They do not provide any measurement of search quality, that is the job of a Case.

The Key Differences and Why They Matter

Ratings vs Judgements

This is the big philosophical difference. Cases use Ratings - quick, single value assessment meant for rapid iteration. Books use Judgements - thoughtful, often collaborative evaluations meant for creating gold standard datasets.

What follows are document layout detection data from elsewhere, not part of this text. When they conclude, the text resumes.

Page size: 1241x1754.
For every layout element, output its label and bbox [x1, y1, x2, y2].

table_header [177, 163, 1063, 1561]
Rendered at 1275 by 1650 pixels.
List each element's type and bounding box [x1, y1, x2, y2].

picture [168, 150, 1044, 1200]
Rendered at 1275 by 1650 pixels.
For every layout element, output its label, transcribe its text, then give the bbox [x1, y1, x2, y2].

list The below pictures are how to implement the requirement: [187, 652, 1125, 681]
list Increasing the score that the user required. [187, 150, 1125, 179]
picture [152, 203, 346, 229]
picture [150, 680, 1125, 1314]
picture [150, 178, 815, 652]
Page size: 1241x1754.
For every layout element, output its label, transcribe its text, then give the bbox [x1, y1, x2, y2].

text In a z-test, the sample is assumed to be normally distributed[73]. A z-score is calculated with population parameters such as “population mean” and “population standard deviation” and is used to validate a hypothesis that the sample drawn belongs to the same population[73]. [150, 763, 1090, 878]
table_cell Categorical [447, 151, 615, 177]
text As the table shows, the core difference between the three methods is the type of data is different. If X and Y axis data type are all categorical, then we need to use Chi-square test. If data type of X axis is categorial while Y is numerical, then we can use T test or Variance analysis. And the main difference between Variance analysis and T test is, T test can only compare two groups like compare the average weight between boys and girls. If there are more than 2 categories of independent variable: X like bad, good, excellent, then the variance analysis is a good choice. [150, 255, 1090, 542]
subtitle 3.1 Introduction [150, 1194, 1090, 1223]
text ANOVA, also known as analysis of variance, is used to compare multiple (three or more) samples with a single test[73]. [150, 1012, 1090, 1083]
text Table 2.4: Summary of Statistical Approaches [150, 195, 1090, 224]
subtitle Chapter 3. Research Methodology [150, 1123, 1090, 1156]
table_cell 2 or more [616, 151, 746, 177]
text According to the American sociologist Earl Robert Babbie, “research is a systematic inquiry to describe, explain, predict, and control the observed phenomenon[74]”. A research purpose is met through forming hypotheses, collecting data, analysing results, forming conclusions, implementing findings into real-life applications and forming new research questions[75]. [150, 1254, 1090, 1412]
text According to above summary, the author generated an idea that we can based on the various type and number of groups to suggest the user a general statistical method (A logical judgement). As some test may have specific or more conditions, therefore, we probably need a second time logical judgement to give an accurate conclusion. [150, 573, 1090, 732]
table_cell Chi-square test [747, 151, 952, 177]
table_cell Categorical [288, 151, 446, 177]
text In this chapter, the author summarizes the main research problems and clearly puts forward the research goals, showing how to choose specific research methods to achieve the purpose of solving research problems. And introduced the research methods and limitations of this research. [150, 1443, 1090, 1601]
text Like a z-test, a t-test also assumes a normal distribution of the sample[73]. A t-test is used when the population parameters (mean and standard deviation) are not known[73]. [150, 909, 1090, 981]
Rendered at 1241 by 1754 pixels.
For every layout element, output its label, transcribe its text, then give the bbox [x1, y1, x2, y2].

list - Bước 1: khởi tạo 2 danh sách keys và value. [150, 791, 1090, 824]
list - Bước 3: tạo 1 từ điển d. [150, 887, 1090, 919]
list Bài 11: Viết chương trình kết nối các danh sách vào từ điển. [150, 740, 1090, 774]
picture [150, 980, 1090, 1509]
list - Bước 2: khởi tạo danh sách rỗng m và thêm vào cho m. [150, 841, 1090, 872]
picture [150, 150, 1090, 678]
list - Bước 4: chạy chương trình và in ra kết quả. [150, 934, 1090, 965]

We bring these two worlds together by linking a Case to a Book. As judging happens in the Book, the various Judgements are aggregated into a single Rating to be used in a Case. Learn more on the How Judgements are Averaged into a Rating in a Case.

Scale

Books have configurable scales (like 0-3 or 0-1) with detailed scoring guidelines built right in. Cases also have a scale that is tied to the specific Scorer that is being used. If your Book has 0-3 graded scale, and your Case has a binary Scorer like Precision, then the Case automatically maps the graded scale to a binary one.

Data Flow

The integration is brilliant - you can populate a Book from a Case (capturing live search results), collect Judgements from multiple people offline, then refresh that data back into a Case to continue live experimentation as Jdugements flow in. You do need to manually reload the Case screen to see the new aggregated Rating data. Likewise, if you DO create a Rating in the Case, it is recorded as Judgement by you for the corresponding Query Doc Pair in the Book.

Collaboration

Cases are more individual-focused (though they can be shared via Teams) with the intended audience being Search Relevance Engineers, while Books are designed from the ground up for collaborative evaluation with multiple Subject Matter Experts.

Data Models Summary

Workflow Integration

The typical workflow shows the power of both systems working together:

  1. Development Phase: Use a Case to experiment with search configurations, tune parameters, and get quick feedback through live search results
  2. Evaluation Phase: Populate a Book from the Case to capture a snapshot of results for systematic evaluation
  3. Judgment Collection: Multiple users provide Judgements on the standardized dataset in the Book
  4. Integration Phase: Refresh the Book data back into Cases to continue development with improved baseline Ratings

Can I use them Individually?

Of course! For many small relevance investigations, you don't need a Book. A Case with 6 or 8 Queries is enough that you quickly rate yourself to investigate a problem.

Likewise, you may find that you want to source your raw data for evaluation from a different system and import that to your Book. Book's have complete API's that let you manage a book or import the Query Doc Pairs yourself for evaluation. You can also export the data for use in non Quepid evaluation systems.

Summary

It's really a perfect example of designing different tools for different jobs - Cases for the rapid iteration and experimentation phase of search development, and Books for the rigorous evaluation and benchmarking phase. The fact that data flows seamlessly between them means you get the best of both worlds!